Mais ça m'est égal. Avec mon passé de militaire et mon AK-12, je fais partie des favoris. J'aurai de quoi me défendre contre ce foutu Gang, ou contre ceux qui m'empêcheront de me barrer si ça venait à tourner au vinaigre.
— Voilà pourquoi c'est aussi tendu. Okay, perdre le Point d'eau c'est condamner tout le monde à New Town, mais seulement sur le long terme, tu vois ce que je veux dire ? Il n'y avait aucune urgence à monter cette armée de clowns. Avec nos quelques jours de réserves et d'autres moyens d'approvisionnement nous aurions eu suffisamment de temps pour monter une véritable force d'assaut digne de ce nom.
Chris marque une pause, le temps de vérifier si d'autres écoutent notre conversation. Puis il reprend.
— D'accord, l'image de faiblesse que nous donnons à l'extérieur est dangereuse, il ne faudrait pas que ça motive d'autres fils de putes à nous attaquer. Mais je vais te dire quel est le vrai fond du problème : l'influence du major à l'intérieur même de New Town. Franchement, si nous sommes ici cette nuit, c'est surtout parce que Klein ne veut pas perdre la face vis-à-vis des résidents de la ville. Il ne peut pas se permettre de paraître faible s'il veut continuer à exercer le pouvoir. Ne t'y trompe pas, notre contre-attaque précipitée est plus politique qu'il n'y paraît.

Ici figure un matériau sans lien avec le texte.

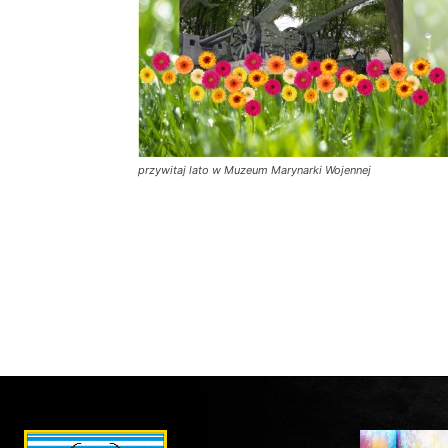
przywitaj lato w Muzeum Marynarki Wojennej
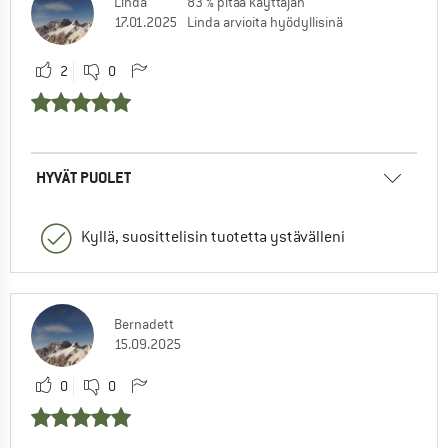
Linda
83 % pitää käyttäjän
17.01.2025
Linda arvioita hyödyllisinä
2
0
HYVÄT PUOLET
Kyllä, suosittelisin tuotetta ystävälleni
Bernadett
15.09.2025
0
0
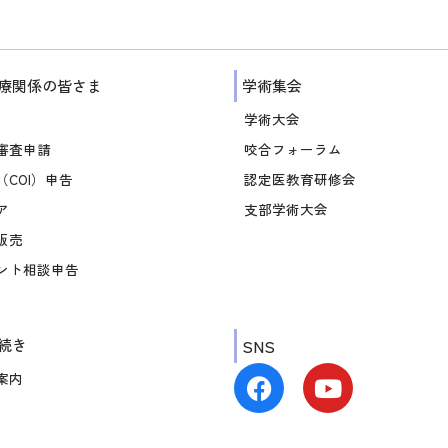
療関係の皆さま
学術集会
学術大会
審査申請
咬合フォーラム
COI）申告
認定医教育研修会
ア
支部学術大会
販売
ント相談申告
続き
SNS
案内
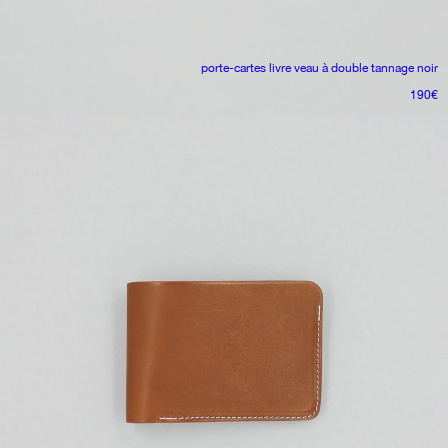
porte-cartes livre
veau à double tannage noir
190
€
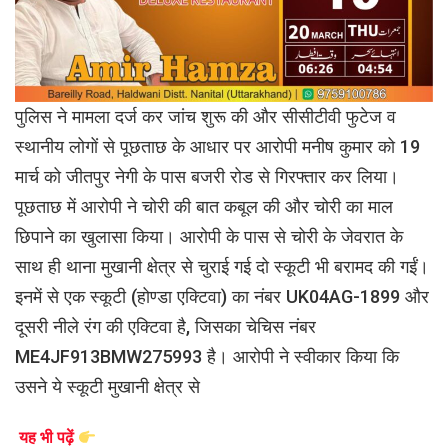
पुलिस ने मामला दर्ज कर जांच शुरू की और सीसीटीवी फुटेज व
स्थानीय लोगों से पूछताछ के आधार पर आरोपी मनीष कुमार को 19
मार्च को जीतपुर नेगी के पास बजरी रोड से गिरफ्तार कर लिया।
पूछताछ में आरोपी ने चोरी की बात कबूल की और चोरी का माल
छिपाने का खुलासा किया। आरोपी के पास से चोरी के जेवरात के
साथ ही थाना मुखानी क्षेत्र से चुराई गई दो स्कूटी भी बरामद की गईं।
इनमें से एक स्कूटी (होण्डा एक्टिवा) का नंबर UK04AG-1899 और
दूसरी नीले रंग की एक्टिवा है, जिसका चेचिस नंबर
ME4JF913BMW275993 है। आरोपी ने स्वीकार किया कि
उसने ये स्कूटी मुखानी क्षेत्र से
यह भी पढ़ें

Mes paupières sont de plus en plus lourdes. La fatigue cumulée de ces derniers jours brouille mes sens et alourdit ma tête. Je pourrais m'endormir en quelques secondes s'il ne faisait pas si froid, et si Chris ne me déblatérait pas tout ce qu'il sait – et ce qu'il pense – de New Town et de sa politique. Surtout sa politique. Putain de yankees, toujours supérieurs aux autres. Je dois toutefois admettre qu'au milieu de ses plaintes et de sa vision très personnelle de la situation, de précieuses informations ressortent malgré tout. Et il paraît tellement heureux de pouvoir parler à un compatriote que je n'ose pas lui faire comprendre qu'il commence à me casser les oreilles.